Dit werk is natuurlijk verre van voltooid, maar ik denk dat het belangrijk is op te merken dat KB Strelka een doorbraak maakt door deze nieuwe standaard voor straatverbetering te ontwikkelen. Naar mijn mening zou het methoden moeten bevatten voor de kwalitatieve beoordeling van wat we generativiteit noemen. Dat wil zeggen, ik hoop dat het een generatieve norm zal zijn die geen statische elementen, maar processen beschrijft. De samenleving, professionals en stadsambtenaren zullen het kunnen gebruiken om de kwaliteit van de ruimte te verbeteren, rekening houdend met de veranderingen in de tijd. Soortgelijke innovaties worden al toegepast op andere gebieden, zoals softwareontwikkeling en productengineering. Dit wordt gewoonlijk "agile methodologie" genoemd. Het belangrijkste principe is om het proces te optimaliseren en het resultaat te verbeteren door het proces te beïnvloeden. Bij softwareontwikkeling is Agile, net als bij industrieel ontwerp, een zeer belangrijk hulpmiddel geworden. Nu keert ze terug naar het proces van het ontwerpen van steden. Ik zeg "terugkomen" omdat Christopher Alexander het al op dit gebied heeft toegepast. Zijn "patroontaal" heeft toepassingen gevonden in zowel ontwerp als programmeren, en nu brengen we die technieken terug naar stedenbouwkundig ontwerp en ontwerpcodes. Ik probeer gewoon uit te vinden hoe we een nieuwe generatie stedenbouwkundige codes kunnen creëren. Zoals ik al zei, is het de taak ervoor te zorgen dat projecten de mogelijkheid bieden tot zelforganisatie en zelfontplooiing. Dit gaat niet over het helemaal wegwerken van de ontwerper. Integendeel, hij krijgt een belangrijkere rol, het managen van de processen van zelforganisatie.

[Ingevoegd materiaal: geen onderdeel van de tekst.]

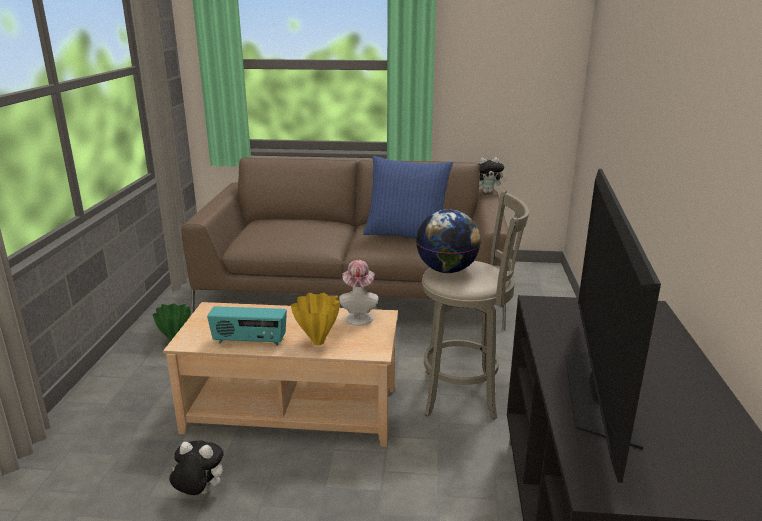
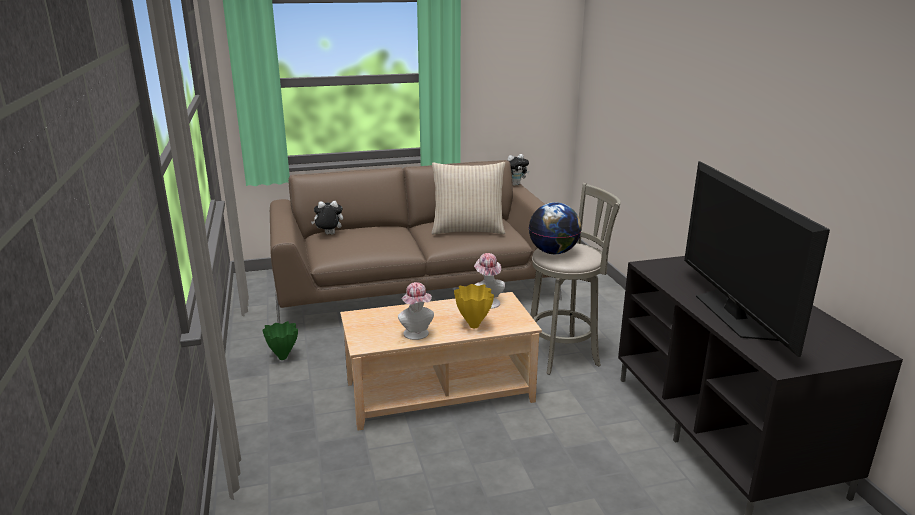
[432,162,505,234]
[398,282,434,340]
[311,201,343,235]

Veel van mijn architectuurvrienden houden niet van normen, ze zijn beledigd door het idee dat hun creativiteit kan worden beperkt door een soort normen. Maar de wereld van vandaag berust tenslotte precies op verschillende beperkingen, en creativiteit impliceert helemaal niet dat ze kunnen worden verwaarloosd. Het impliceert eerder een creatieve reactie op beperkingen.

Daarnaast kunnen ook de normen zelf worden ontworpen. Ontwerpers moeten nadenken over hoe ze codes in een ander handig hulpmiddel kunnen veranderen. En dit is wat ik vooral leuk vind aan Strelka's huidige werk aan het My Street-programma: als alles goed gaat, wordt het een nieuwe generatie standaard, een generatieve standaard voor het ontwerpen van stedelijke omgevingen. Dit lijkt niets nieuws, want in andere kennisgebieden worden deze technieken al heel lang gebruikt, maar voor de stedelijke omgeving is dit een echte innovatie. En ik ben blij deel uit te maken van dit werk.

Michael Mehaffy is een Amerikaanse stedenbouwkundige, onderzoeker en opvoeder. Afgestudeerd aan Evergreen College, Olympia, Washington in 1978 en de University of California, Berkeley in 1981. Werkte samen met Christopher Alexander en leidde de onderwijsafdeling voor The Prince's Foundation for the Built Environment. Heads adviesbureau Structura Naturalis Inc. en de Sustasis Foundation, bekleedt de functie van projectmanager bij Duany Plater-Zyberk & Company, geeft les aan universiteiten over de hele wereld.